Starting at the line with "Using ARINC 825, the" and going on through the line with "The minor time frame is", reproduce each line in the records below exactly and nothing more.

::: MATERIAL PROVIDED

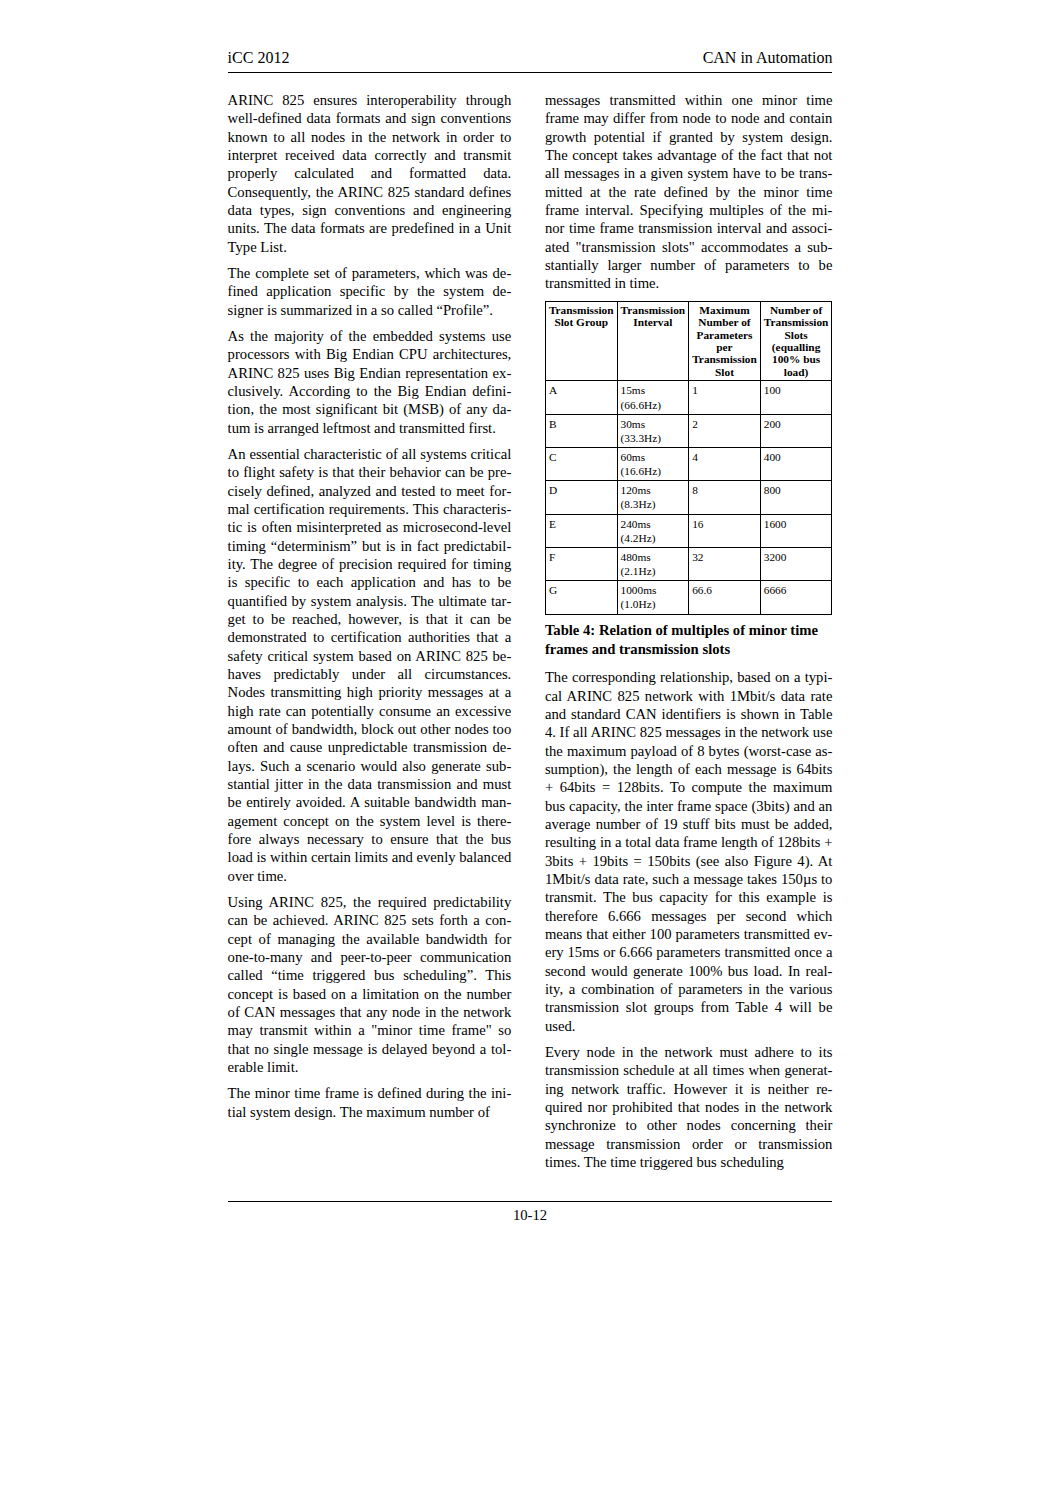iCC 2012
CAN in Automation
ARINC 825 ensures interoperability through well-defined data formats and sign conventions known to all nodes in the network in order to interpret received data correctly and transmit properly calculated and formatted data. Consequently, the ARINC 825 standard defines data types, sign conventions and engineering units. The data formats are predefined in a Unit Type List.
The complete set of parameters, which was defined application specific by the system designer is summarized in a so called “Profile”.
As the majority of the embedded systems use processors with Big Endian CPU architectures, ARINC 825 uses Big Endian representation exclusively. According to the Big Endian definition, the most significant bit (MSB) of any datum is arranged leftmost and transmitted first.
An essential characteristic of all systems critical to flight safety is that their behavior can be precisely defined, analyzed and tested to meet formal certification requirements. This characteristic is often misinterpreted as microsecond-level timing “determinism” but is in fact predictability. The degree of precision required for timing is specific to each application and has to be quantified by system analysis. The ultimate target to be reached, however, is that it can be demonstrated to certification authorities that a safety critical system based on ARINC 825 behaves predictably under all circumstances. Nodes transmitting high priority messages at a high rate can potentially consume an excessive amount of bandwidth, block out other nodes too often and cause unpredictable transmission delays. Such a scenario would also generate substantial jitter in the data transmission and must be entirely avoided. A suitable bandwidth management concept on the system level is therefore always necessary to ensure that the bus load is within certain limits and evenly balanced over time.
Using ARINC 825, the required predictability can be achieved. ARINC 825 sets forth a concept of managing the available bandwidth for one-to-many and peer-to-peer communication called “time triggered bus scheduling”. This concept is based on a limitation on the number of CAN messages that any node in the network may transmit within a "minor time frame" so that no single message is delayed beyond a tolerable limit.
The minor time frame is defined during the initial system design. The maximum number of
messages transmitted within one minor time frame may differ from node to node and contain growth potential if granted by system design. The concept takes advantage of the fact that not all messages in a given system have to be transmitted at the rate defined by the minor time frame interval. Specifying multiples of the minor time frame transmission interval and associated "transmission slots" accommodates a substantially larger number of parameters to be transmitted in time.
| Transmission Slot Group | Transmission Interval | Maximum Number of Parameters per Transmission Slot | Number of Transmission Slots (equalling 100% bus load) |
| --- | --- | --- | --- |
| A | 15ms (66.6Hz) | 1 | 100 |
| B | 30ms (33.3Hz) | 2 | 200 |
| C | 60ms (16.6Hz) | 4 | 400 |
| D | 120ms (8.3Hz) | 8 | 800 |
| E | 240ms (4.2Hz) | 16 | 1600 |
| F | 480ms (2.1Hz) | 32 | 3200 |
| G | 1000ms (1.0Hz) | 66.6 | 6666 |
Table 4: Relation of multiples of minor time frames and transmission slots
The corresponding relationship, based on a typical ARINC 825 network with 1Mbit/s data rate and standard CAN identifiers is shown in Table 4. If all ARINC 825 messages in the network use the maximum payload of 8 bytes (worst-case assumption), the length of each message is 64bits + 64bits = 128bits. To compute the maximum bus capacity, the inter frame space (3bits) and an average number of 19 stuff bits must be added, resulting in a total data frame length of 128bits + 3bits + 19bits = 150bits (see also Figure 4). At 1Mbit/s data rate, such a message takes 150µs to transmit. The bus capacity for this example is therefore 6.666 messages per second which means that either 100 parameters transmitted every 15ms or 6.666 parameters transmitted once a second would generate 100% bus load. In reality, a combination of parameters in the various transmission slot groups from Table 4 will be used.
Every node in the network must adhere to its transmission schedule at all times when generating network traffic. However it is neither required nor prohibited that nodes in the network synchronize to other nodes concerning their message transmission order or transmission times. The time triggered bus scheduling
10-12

::::::

:: PROBLEM SOLUTION ::
Using ARINC 825, the required predictability can be achieved. ARINC 825 sets forth a concept of managing the available bandwidth for one-to-many and peer-to-peer communication called “time triggered bus scheduling”. This concept is based on a limitation on the number of CAN messages that any node in the network may transmit within a "minor time frame" so that no single message is delayed beyond a tolerable limit.
The minor time frame is defined during the initial system design. The maximum number of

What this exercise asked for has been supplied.